并行处理的句子生成会产生混乱的结果

时间:2018-03-13 04:50:03

标签: r machine-learning foreach nlp doparallel

我正在尝试为某些神经网络学习目的创建数据集。以前,我使用 for 循环来连接和制作句子,但由于这个过程花费了很长时间,我使用 foreach 实现了句子生成。这个过程很快,并在50秒内完成。我只是在模板上使用插槽填充,然后粘贴在一起形成一个句子,但输出变得乱码(单词中的拼写错误,单词之间的未知空格,单词本身丢失等等)。

library(foreach)
library(doParallel)
library(tictoc)

tic("Data preparation - parallel mode")
cl <- makeCluster(3)
registerDoParallel(cl)

f_sentences<-c();sentences<-c()
hr=38:180;fl=1:5;month=1:5
strt<-Sys.time()
a<-foreach(hr=38:180,.packages = c('foreach','doParallel')) %dopar% {
  foreach(fl=1:5,.packages = c('foreach','doParallel')) %dopar%{
    foreach(month=1:5,.packages = c('foreach','doParallel')) %dopar% {
      if(hr>=35 & hr<=44){
        sentences<-paste("About",toString(hr),"soldiers died in the battle (count being severly_low).","Around",toString(fl),
                         "soldiers and civilians went missing.
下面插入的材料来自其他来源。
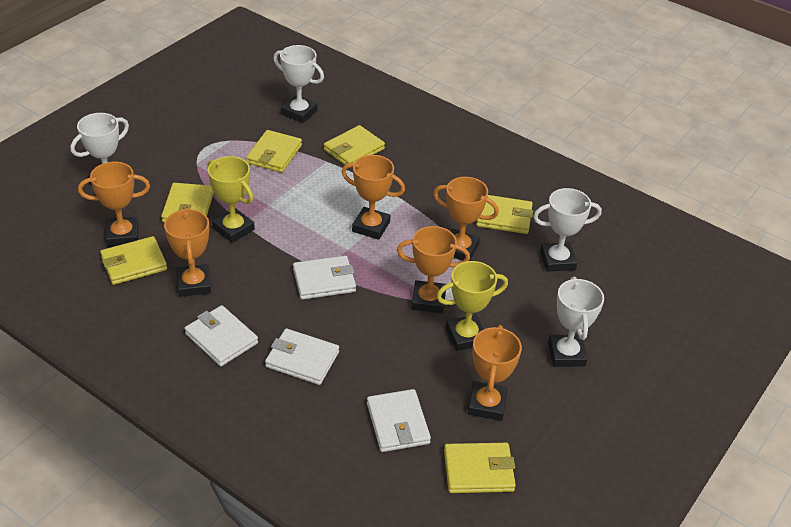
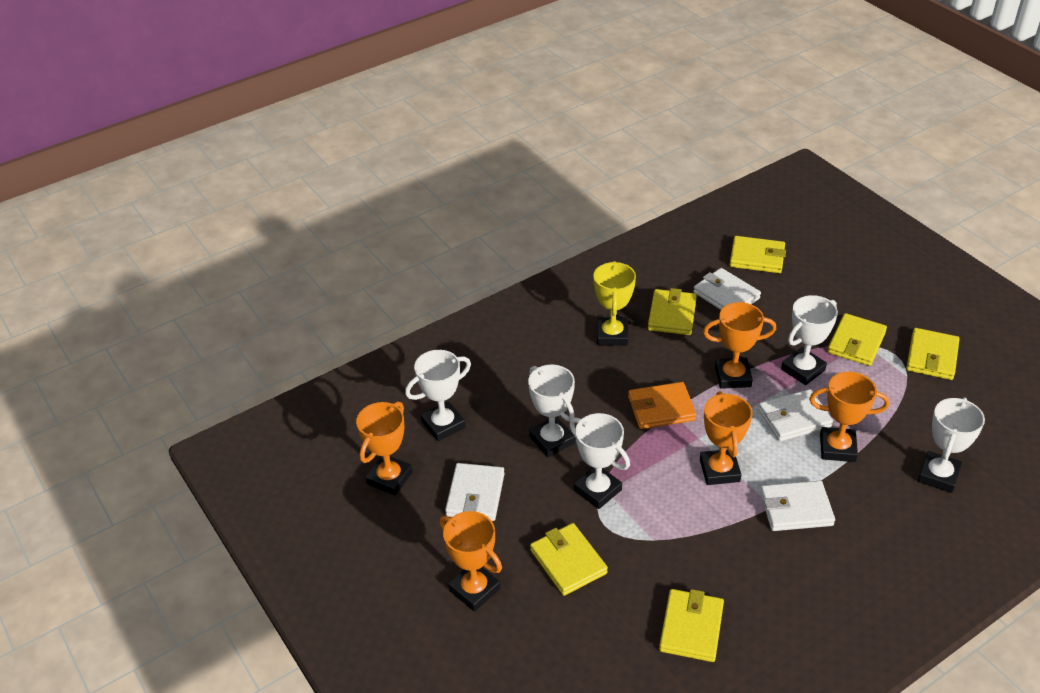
orange trophy: [78,162,150,246] [164,208,211,297] [342,155,405,240] [397,226,470,313] [433,177,499,261] [468,325,522,421] = 6 -> [356,401,413,496] [440,511,502,612] [700,391,753,485] [703,302,776,389] [809,372,890,462] = 5
orange wallet: none = 0 -> [628,382,697,429] = 1
white trophy: [70,113,129,186] [273,45,324,123] [533,188,602,272] [548,277,604,367] = 4 -> [405,350,471,441] [528,365,575,457] [569,413,630,509] [781,295,838,385] [918,397,985,493] = 5
yellow trophy: [207,156,255,243] [436,261,508,351] = 2 -> [593,261,636,346] = 1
We only have about",(sample(38:180,1)),"crates which lasts for",toString(month),"months as food supply")
        f_sentences<-c(f_sentences,sentences);outfile<-unname(f_sentences)}
      if(hr>=45 & hr<=59){
        sentences<-paste("About",toString(hr),"soldiers died in the battle (count being low).","Around",toString(fl),
                         "soldiers and civilians went missing. We only have about",(sample(38:180,1)),"crates which lasts for",toString(month),"months as food supply")
        f_sentences<-c(f_sentences,sentences);outfile<-unname(f_sentences)}
      if(hr>=60 & hr<=100){
        sentences<-paste("About",toString(hr),"soldiers died in the battle (count being medium).","Around",toString(fl),
                         "soldiers and civilians went missing. We only have about",(sample(38:180,1)),"crates which lasts for",toString(month),"months as food supply")
        f_sentences<-c(f_sentences,sentences);outfile<-unname(f_sentences)}
      if(hr>=101 & hr<=150){
        sentences<-paste("About",toString(hr),"soldiers died in the battle (count being high).","Around",toString(fl),
                         "soldiers and civilians went missing. We only have about",(sample(38:180,1)),"crates which lasts for",toString(month),"months as food supply")
        f_sentences<-c(f_sentences,sentences);outfile<-unname(f_sentences)}
      if(hr>=151 & hr<=180){
        sentences<-paste("About",toString(hr),"soldiers died in the battle (count being severly_high).","Around",toString(fl),
                         "soldiers and civilians went missing. We only have about",(sample(38:180,1)),"crates which lasts for",toString(month),"months as food supply")
        f_sentences<-c(f_sentences,sentences);outfile<-unname(f_sentences)}
      return(outfile)
    }
    write.table(outfile,file="/home/outfile.txt",append = T,row.names = F,col.names = F)
    gc()
  }
}
stopCluster(cl)
toc()

如此创建的文件的统计信息:

  • 行数:427,975
  • 使用拆分:单词拆分(“”)
  • 词汇:567

    path<-"/home/outfile.txt"
        File<-(fread(path,sep = "\n",header = F))[[1]]
        corpus<-tolower(File) %>%
            #removePunctuation() %>%
            strsplit(splitting) %>%
            unlist()
       vocab<-unique(corpus)

    像这样的简单句子应该有很少的词汇量,因为数字是这里唯一变化的参数。在检查词汇输出并使用grep命令时,我发现了很多乱码 (也有一些遗漏的词)如句子中的 got crpply 等,这通常不应该因为我有固定的模板而来。

      

    期望的句子
      “大约有40名士兵在战斗中死亡(数量很少)。大约有1名士兵和平民失踪。我们只有大约146个箱子作为食物供应持续1个月”

         

    grep -rnw'outfile.txt'-e'got'
       24105:“大约有62名士兵在战斗中死亡(数量中等)。大约2名士兵和平民去了117个箱子,持续1个月作为食物供应”

         

    grep -rnw'outfile.txt'-e'claply'
       76450:“大约有73名士兵在战斗中死亡(数量中等)。大约1名士兵和平民失踪。我们只有大约133名士兵”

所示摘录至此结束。